ETL does not parallelize tasks #26

marfago · 2016-12-07T10:50:27Z

Hi,

I'm not sure this is a problem with geotrellis or spark or my configuration.
Starting from geodocker-cluster and with some upgrade of the actual chattademo project (basically a porting to scalal 2.11) I was able to run the chatta demo.
What I noticed is that, even using multiple spark workers, all the tasks are always executed sequentially and not in parallel. Is there any parameters to tune up to increase parallelism?

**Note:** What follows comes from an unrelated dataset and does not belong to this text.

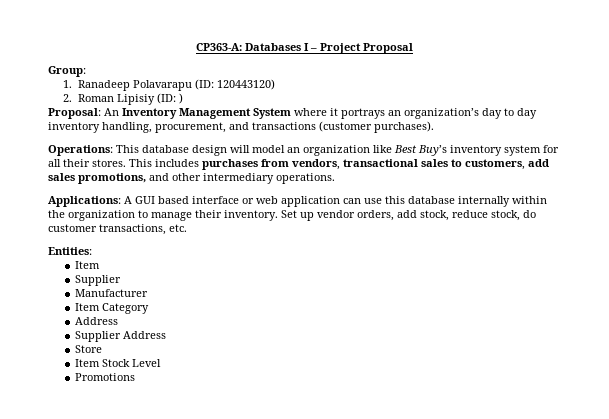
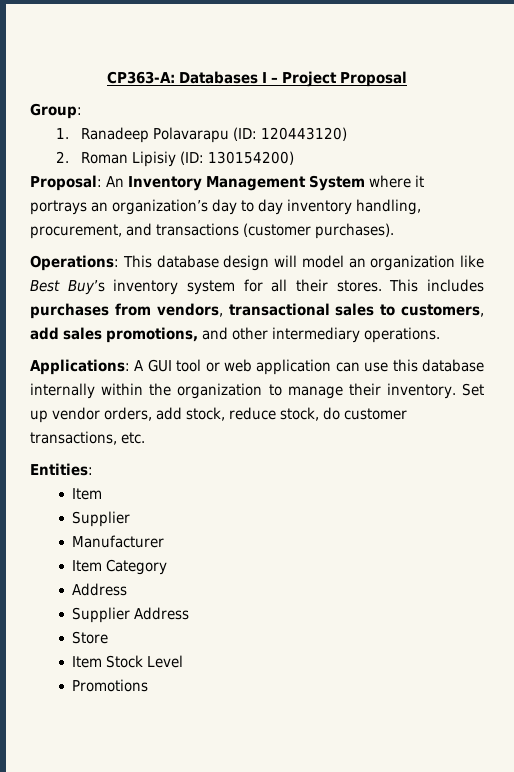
[178,93,183,104] ) -> [208,151,295,165] 130154200)
[158,196,239,204] based interface -> [176,359,202,372] tool

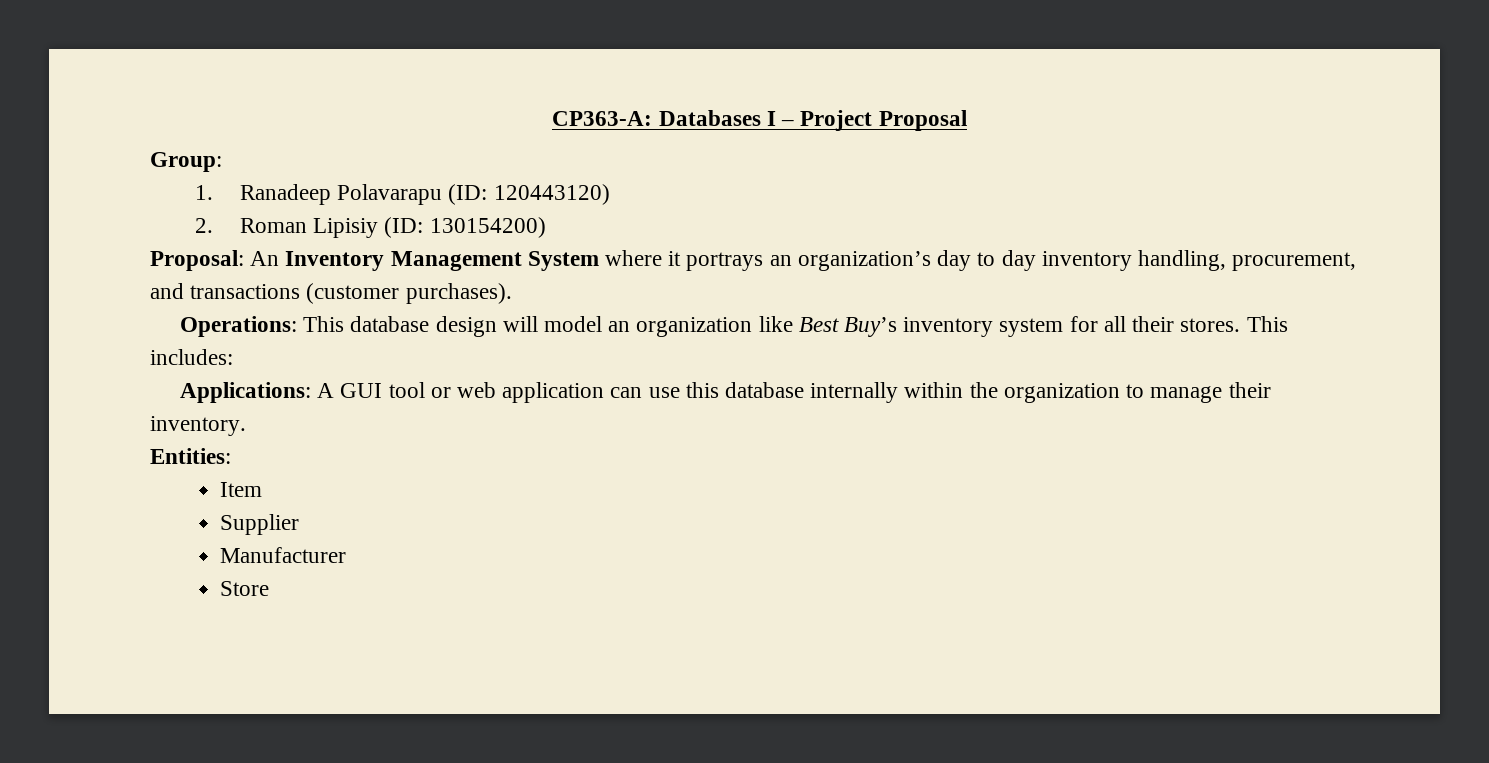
[427,279,485,292] [30,303,484,319] [30,327,441,343] includes purchases from vendors, transactional sales to customers, add sales promotions, and other intermediary operations. -> [150,349,233,365] includes:
[462,383,484,396] [30,407,408,423] [30,431,146,445] [30,463,93,476] [72,488,103,500] [72,511,131,527] [72,535,165,548] [72,559,168,575] [72,583,128,596] [72,607,190,623] [72,631,109,644] [72,655,184,668] [72,679,149,692] Set up vendor orders, add stock, reduce stock, do customer transactions, etc. // Entities: // Item // Supplier // Manufacturer // Item Category // Address // Supplier Address // Store // Item Stock Level // Promotions -> [150,448,231,464] [220,482,263,497] [220,514,300,535] [220,547,347,563] [220,581,270,596] // Entities: // Item // Supplier // Manufacturer // Store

pomadchin · 2016-12-07T10:55:05Z

Hi @marfago, interesting, how can it be executed sequentially across executors? o: Can you attach your spark-submit command and screenshot of spark web ui with jobs, executors and tasks? Btw, we can discuss it in our gitter channel :)

marfago · 2016-12-07T11:26:25Z

hi @pomadchin , find attached the PNGs.

Let me elaborate a little bit.
I have the phisical servers, SN and FN: SN hosts spark master, spark worker, accumulo and hdfs name and data while FN hosts just a spark worker. Both node are in a docker network.
I have also slightly changed the demo in order to ingest 10 raster images and the mask.

I would expect the ETL to fully allocate all CPUs, but both servers are quite idle and, in spark UI, I can just see one task at time running on one of the servers.

Any suggestions?

ingest.txt